Nel 2021, a dar retta alla line-up del progetto, dovrebbero iniziare i lavori di restauro (o restyling, come taluni hanno consapevolmente suggerito, considerato che da restaurare c’è ben poco) delle facciate e di altre parti minori degli edifici del Borgo Medievale sito nel Valentino. Che si tratti di un solido progetto o di una promessa elettorale non lo so: mi è sufficiente sapere che nel luglio 2018 la medesima proposta fu fatta subodorare all’elettorato, garantendo l’inizio dei lavori per il 2019. La possibilità di ricevere querele da parte di certi scarti della cultura nazionale prestati alla politica locale non mi stuzzica particolarmente. Ragion per cui non nutro la pretesa che la mia si tratti della versione inossidabile dei fatti: ma non mi stupirei se certi esponenti del panorama politico avessero storpiato a convenienza l’iter dei lavori per farli coincidere con la futura elezione.

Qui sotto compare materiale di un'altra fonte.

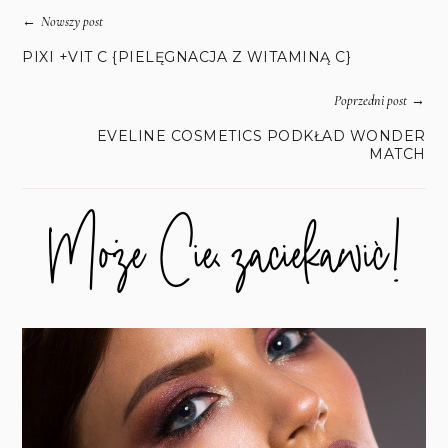
←
Nowszy post
PIXI +VIT C {PIELĘGNACJA Z WITAMINĄ C}
→
Poprzedni post
EVELINE COSMETICS PODKŁAD WONDER
MATCH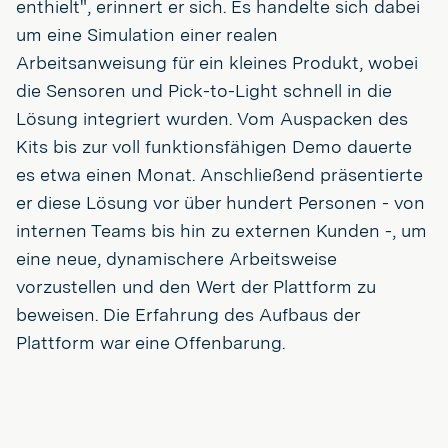
enthielt", erinnert er sich. Es handelte sich dabei
um eine Simulation einer realen
Arbeitsanweisung für ein kleines Produkt, wobei
die Sensoren und Pick-to-Light schnell in die
Lösung integriert wurden. Vom Auspacken des
Kits bis zur voll funktionsfähigen Demo dauerte
es etwa einen Monat. Anschließend präsentierte
er diese Lösung vor über hundert Personen - von
internen Teams bis hin zu externen Kunden -, um
eine neue, dynamischere Arbeitsweise
vorzustellen und den Wert der Plattform zu
beweisen. Die Erfahrung des Aufbaus der
Plattform war eine Offenbarung.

Sempre per il 2021 Torino è stata lanciata nella corsa a capitale italiana della cultura. Dove si vede la città svolgere pressappoco il ruolo di una monoposto da Formula 1 calata in un contesto di competizione ippica. Ma della questione ce ne siamo abbondantemente occupati e non rientra tra le mie prerogative tediarvi ulteriormente.

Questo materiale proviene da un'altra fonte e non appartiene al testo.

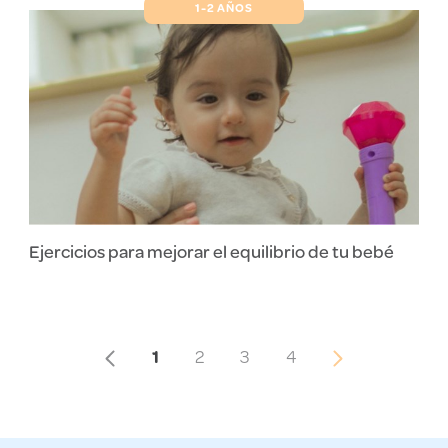
1-2 AÑOS
Ejercicios para mejorar el equilibrio de tu bebé
1
2
3
4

Infine, la candidatura del Comune alle ATP Finals – con successiva selezione del comitato internazionale – ha rappresentato un toccasana per l’immagine dell’amministrazione. Che può finalmente veicolare una ritrattistica propositiva (e produttiva) di sé. In questo caso vanno apposte tre doverose considerazioni: la prima è relativa all’effettivo beneficio che un simile evento può comportare. E comporterà. In questo senso, la giunta si è mossa con professionalità e dotata di una progettualità a lungo termine. La seconda, invece, ha a che fare con una domanda che dall’era Fassino aleggia – più o meno velatamente – in città: cosa serve a Torino per ripartire? Ecco, le ATP Finals rispondono positivamente a parte di questa domanda, rappresentando un solido trampolino di ri-lancio del Comune in ottica di proiezione globale. Infine, sono abbastanza certo della genuinità dell’azione politica della giunta, alla quale va dato atto dell’eccellente lavoro svolto per questa occasione. Ma nessuno mi venga a raccontare che non sia passato in mente ad alcuno, in tutta la maggioranza, che il 2021 vedrà coincidere la prima edizione del torneo tennistico con le elezioni amministrative. Se così non fosse, sarebbe il sigillo di una totale inettitudine politica, fatto che costituirebbe un tratto assai più infangante di una ovvia e comprensibile spregiudicatezza elettorale. È assai probabile che in quel della Sala Rossa, alla spasmodica ricerca di un’affaire internazionale, abbiano fatto due conti e constatato la convenienza mediatica di una simile operazione.

Si tratta di tre bandiere assai utili, per qualsivoglia esecutivo, locale o meno, utili a radunare consenso intorno all’operato ultimo dei governanti. È la politica, bellezza. È quel gioco dell’accattonaggio che fanno gli amministratori attuali. Lo hanno fatto quelli prima e lo faranno i successori, niente di nuovo sul fronte nazionale. Nessuno si stupisca, stiamo parlando giusto di politici locali, spesso e volentieri resisi tali per aver fallito nei settori da loro prescelti. Non certo la crema culturale del Belpaese.